● **TEXTE FOURNI**
====

Après avoir passé la façade décorée par plusieurs dizaines d’oeuvres, c’est au fond d’un temple du street art Montreuillois qu’on découvre Bricedu dans sa tanière à l’Atelier des Epernons.

“J’aime à m’amuser et jouer des codes. Pour le coup le street art et la rue c’est un espace de jeu infini.”

Qu’est-ce qui est important quand on parle de soi ? Je vais commencer par l’âge : j’ai 43 ans je suis papa de 2 enfants : un enfant de 23 ans et une petite fille de 3 ans. Et je vous reçois aujourd’hui à la maison, à l’atelier.

====

● **CONSIGNE 1**
Recopiez à l'identique toutes les lignes de la liste ci-dessous, en laissant les images de côté.

● **LISTE FOURNIE**
====

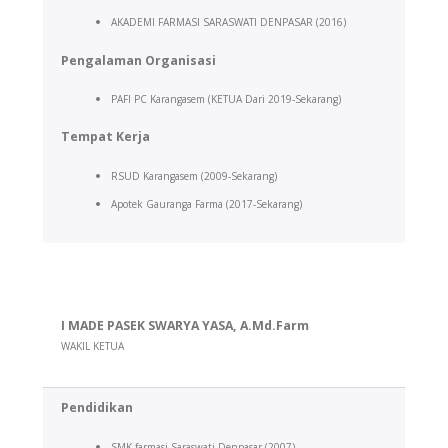
AKADEMI FARMASI SARASWATI DENPASAR (2016)
Pengalaman Organisasi
PAFI PC Karangasem (KETUA Dari 2019-Sekarang)
Tempat Kerja
RSUD Karangasem (2009-Sekarang)
Apotek Gauranga Farma (2017-Sekarang)
I MADE PASEK SWARYA YASA, A.Md.Farm
WAKIL KETUA
Pendidikan
SMK farmasi Saraswati Denpasar (2007)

====

● **CONSIGNE 2**
D'après le texte fourni, quel est le nom de l'atelier où l'on découvre Bricedu ?

● **RÉSULTAT 1**
AKADEMI FARMASI SARASWATI DENPASAR (2016)
Pengalaman Organisasi
PAFI PC Karangasem (KETUA Dari 2019-Sekarang)
Tempat Kerja
RSUD Karangasem (2009-Sekarang)
Apotek Gauranga Farma (2017-Sekarang)
I MADE PASEK SWARYA YASA, A.Md.Farm
WAKIL KETUA
Pendidikan
SMK farmasi Saraswati Denpasar (2007)

● **RÉSULTAT 2**
L'Atelier des Epernons.